Прибрежный цокнул языком – он сам боролся с велодорожками и прекрасно понимал, о чём идёт речь. Козинцев перевёл дух и продолжил:
– Дать бой варягам, сохранить собственную идентичность, сохранить сам дух Севастополя – цели поставлены, задачи определены, за работу, товарищи!
Пётр взял свои вещи и отправился на автобусную остановку. Автобус привёз его на другой конец города. Он расплатился за проезд, нашёл нужный дом, постучался в нужную квартиру. Дверь ему открыла Антонина Кислицкая. В халате на голое тело.
– Дуй скорее в душ.
Пётр разулся и пошёл подмываться. Вернулся в комнату, где стояла широкая кровать. На кровати лежала Кислицкая. Она поманила тонким скрюченным пальцем.
– Ну что же ты, иди ко мне, депутатик.
И депутатик пошёл.
6
Его идейности хватило ненадолго.
Он обещал быть настоящим коллективистом и товарищем, обещал давить в себе порывы эгоизма, но в какой-то момент осознал, что с Партией и Союзом его ничего, по большому счёту, не связывает, и что жизнь его, видимо, свернула не туда.

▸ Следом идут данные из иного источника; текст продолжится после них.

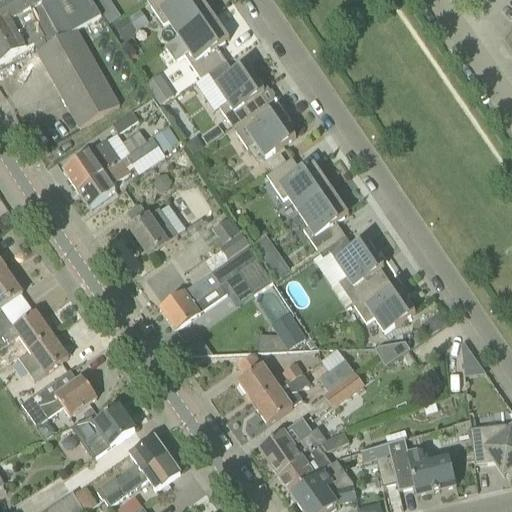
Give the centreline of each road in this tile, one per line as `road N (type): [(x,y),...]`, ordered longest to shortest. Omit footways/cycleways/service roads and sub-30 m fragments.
road 1 (residential): [(253,0),(511,370)]
road 2 (unclassified): [(250,511),(0,144)]
road 3 (unclassified): [(434,0),(511,113)]
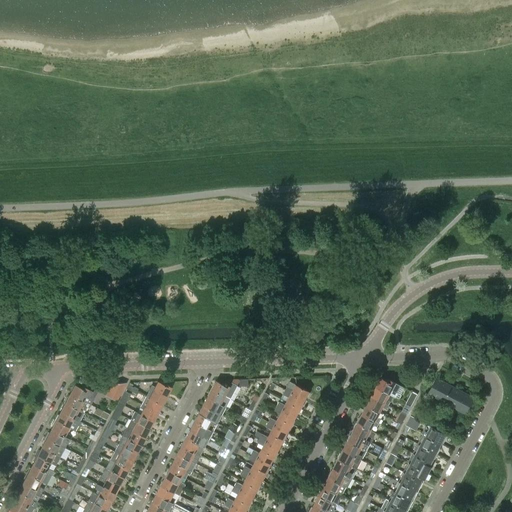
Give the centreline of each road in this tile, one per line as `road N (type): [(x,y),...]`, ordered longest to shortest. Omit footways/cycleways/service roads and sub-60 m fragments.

Какими бы хорошими не были идеи, как бы сильно они не вдохновляли, иерархия и бюрократия всегда вытравят из идей всё естественное и боевитое. И Петра начало тошнить от бесконечной вереницы пленумов, на которых мусолили одно и то же из раза в раз. Иногда у него разыгрывалось воображение – он представлял, как во время выступлений из-под стола показывал мордочку и скалил зубки одобрям-с. Постепенно одобрям-с выбирался из своего убежища и кусал за ноги каждого присутствующего, и в итоге голосование было неизменным – ЕДИНОГЛАСНО.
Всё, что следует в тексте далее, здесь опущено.